A situação era tão urgente que em menos de 2 minutos eles estavam na frente do comandante do batalhão e mais 2 minutos depois 100 soldados estavam montando em cavalos para irem até lá.

***

Os olhos dos soldados estavam cheios de espanto, até Rafir teve que reconhecer a atuação dos rapazes.

Os corpos dos soldados mortos estavam enfileirados de forma ordenada, mas os rapazes eram o retrato da miséria.
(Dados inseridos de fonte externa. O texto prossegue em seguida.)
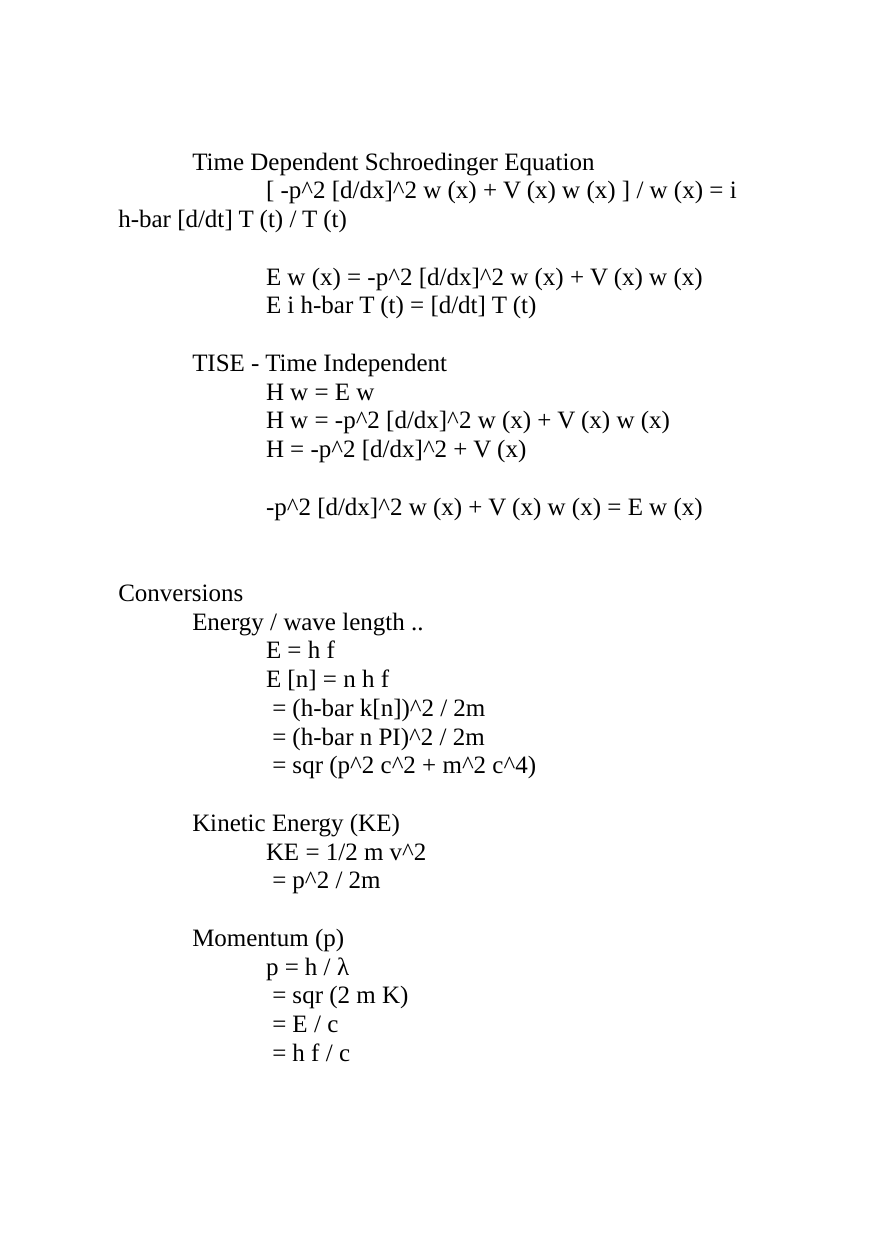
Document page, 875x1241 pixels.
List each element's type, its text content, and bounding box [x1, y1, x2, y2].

text H w = -p^2 [d/dx]^2 w (x) + V (x) w (x) [118, 406, 756, 434]
text H = -p^2 [d/dx]^2 + V (x) [118, 434, 756, 463]
text = (h-bar n PI)^2 / 2m [118, 722, 756, 751]
text = p^2 / 2m [118, 866, 756, 894]
text E [n] = n h f [118, 664, 756, 693]
text = sqr (p^2 c^2 + m^2 c^4) [118, 751, 756, 779]
text Momentum (p) [118, 923, 756, 952]
text Energy / wave length .. [118, 607, 756, 636]
text -p^2 [d/dx]^2 w (x) + V (x) w (x) = E w (x) [118, 492, 756, 521]
text Conversions [118, 578, 756, 607]
text Time Dependent Schroedinger Equation [118, 147, 756, 176]
text = h f / c [118, 1038, 756, 1067]
text E w (x) = -p^2 [d/dx]^2 w (x) + V (x) w (x) [118, 262, 756, 291]
text H w = E w [118, 377, 756, 406]
text Kinetic Energy (KE) [118, 808, 756, 837]
text E i h-bar T (t) = [d/dt] T (t) [118, 291, 756, 319]
text = (h-bar k[n])^2 / 2m [118, 693, 756, 722]
text p = h / λ [118, 952, 756, 981]
text TISE - Time Independent [118, 348, 756, 377]
text = E / c [118, 1009, 756, 1038]
text KE = 1/2 m v^2 [118, 837, 756, 866]
text E = h f [118, 636, 756, 664]
text [ -p^2 [d/dx]^2 w (x) + V (x) w (x) ] / w (x) = i h-bar [d/dt] T (t) / T (t) [118, 176, 756, 233]
text = sqr (2 m K) [118, 981, 756, 1009]
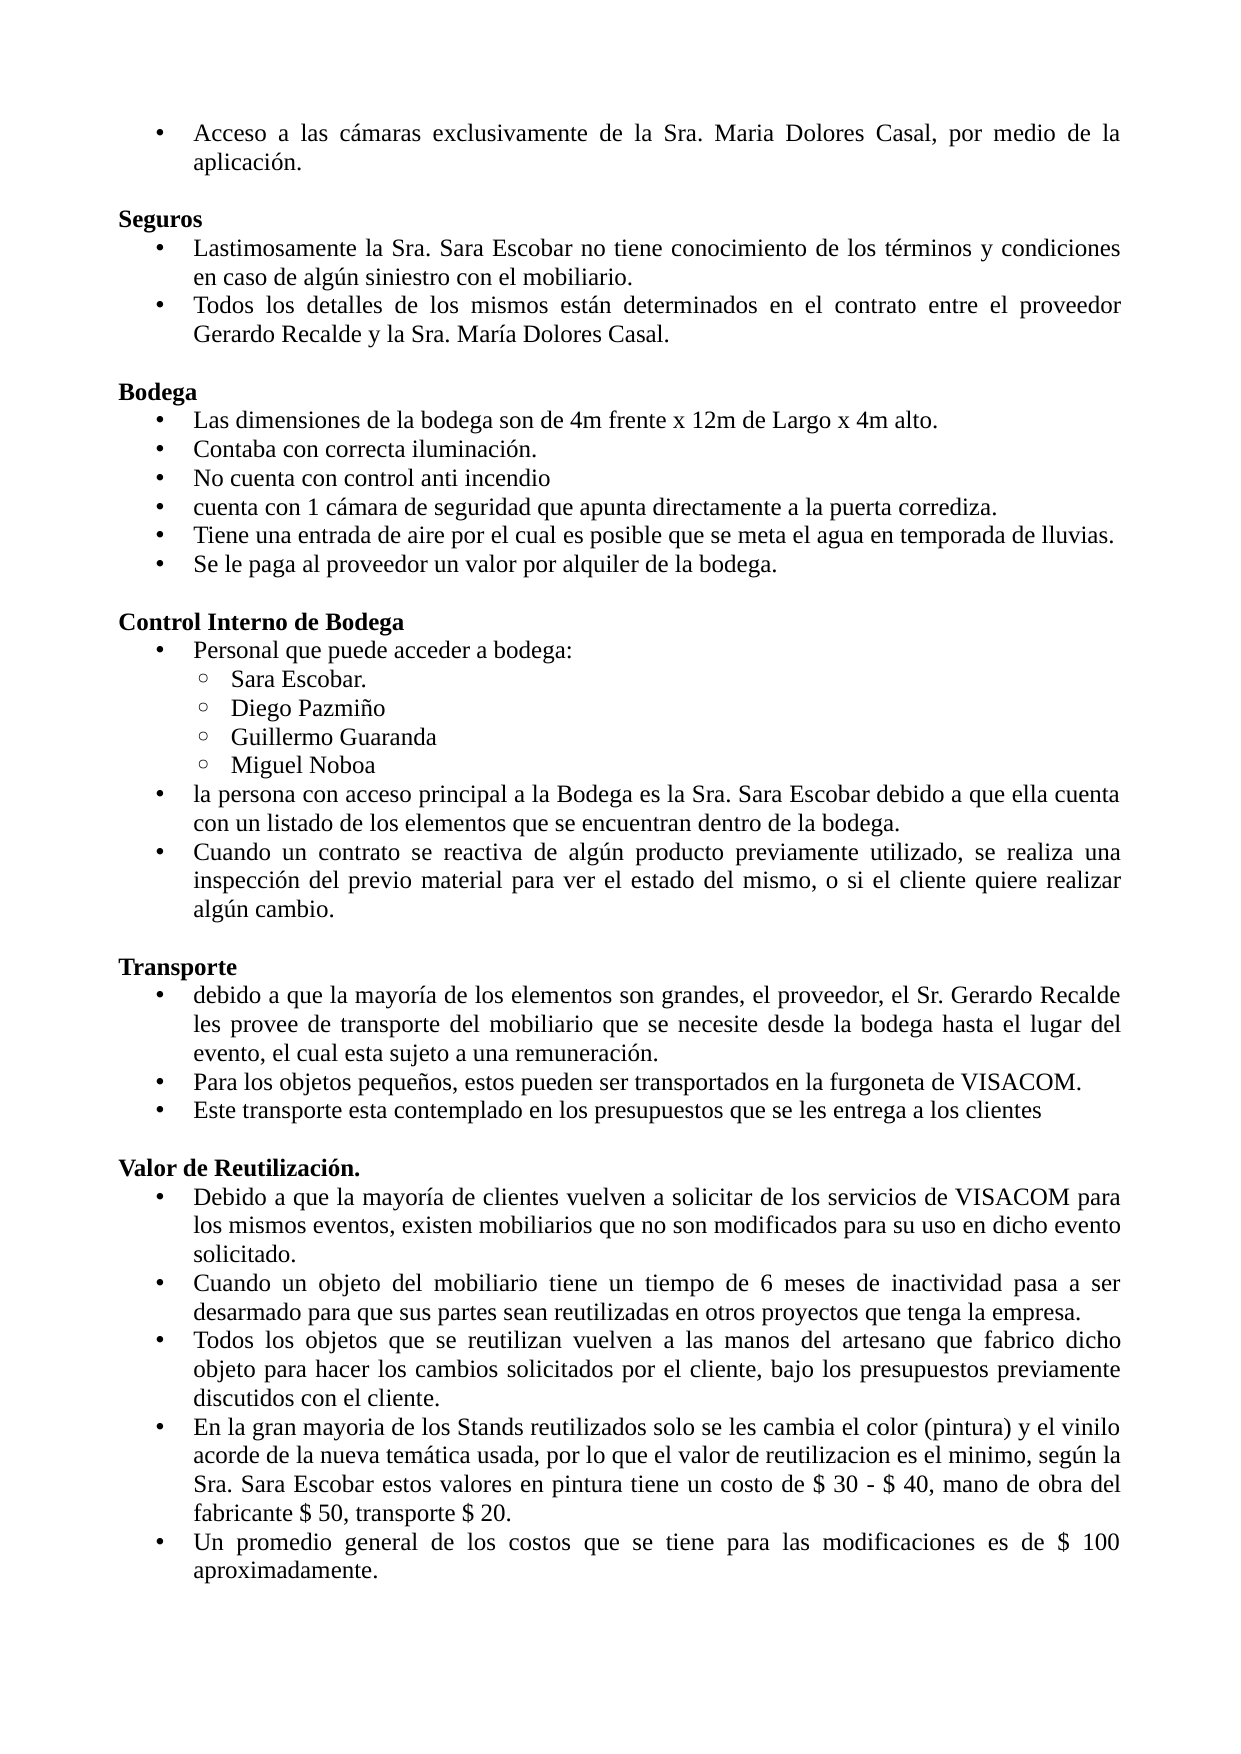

Eles tinham bandagens sobre as cabeças, tapa olhos e talas improvisadas nas pernas.

— Senhor! — Juno gemeu ao ver Rafir. — O guarda do reino não conseguiu resistir.

— O que aconteceu aqui? — Lotus que era o chefe do batalhão perguntou.

— Reportando mais uma vez, nossa missão era para encontrar o ninho dos goblins. — Rafir contou mais uma vez. — Estávamos perto quando ouvimos a luta, ajudamos como pudemos, mas não conseguimos fazer grande coisa, a maioria dos seus homens já estava morta.

— Malditos goblins! — O comandante urrou. — Xandre, leve 50 homens e acabe com aquele ninho!

— Entendido. — O homem que parecia ser o segundo no comando, obedeceu e levou a metade de sua tropa com ele.

— Vocês aí. — Lotus chamou seus homens. — Peguem os corpos dos seus companheiros e vamos embora.

— Senhor! — Rafir o chamou.

— O que é? — Lotus estava fumaçando de raiva.

— Nos ferimos quando ajudamos os seus homens, o senhor poderia nos ajudar com alguns curandeiros? — Rafir era todo humilde enquanto falava.

— Vá para o inferno, seus homens não são da minha conta! — Ele cuspiu.

Os soldados do reino soltaram pequenas risadas enquanto colocavam os corpos nos lombos dos cavalos.

— Perdão. — Rafir fez uma reverência. — Eu não sabia o meu lugar.

— Ótimo. — Depois de falar isso ele atiçou o cavalo e disparou de volta para o acampamento do batalhão.

Quando os rapazes do império ficaram na clareira, um riso ecoou de todos eles.

— Eu devia ganhar um prêmio, viram como eu atuei bem? — Um deles riu alto.

— Maldito, você fez até um tapa olho! — Outro gargalhou.

— Hehehe, eu posso fazer sucesso como ator, vejam que eu sou o único que é bonito aqui! — Ele se gabou.

— Sim, bonito como um porco morto!

Um coro de gargalhadas surgiu novamente.

— Ei rapazes, vamos trabalhar um pouco mais, já perdemos muito tempo aqui. — Rafir os chamou e depois perguntou. — Amarelo 1, onde é o ninho de goblins?

— Mais ou menos uns 15 quilômetros daqui. — Ele respondeu.

— Então eles não vão atacar o ninho hoje? — Rafir quis saber.

— Acredito que não, eles devem acampar perto esta noite e ir amanhã cedo.

— Vamos segui-los e brincar um pouco mais, será bom esperar até amanhã, hoje quero reportar as novidades para o mestre.

— Entendido, estamos prontos para partir.

— Pessoal. — Rafir os chamou. — Levantar acampamento!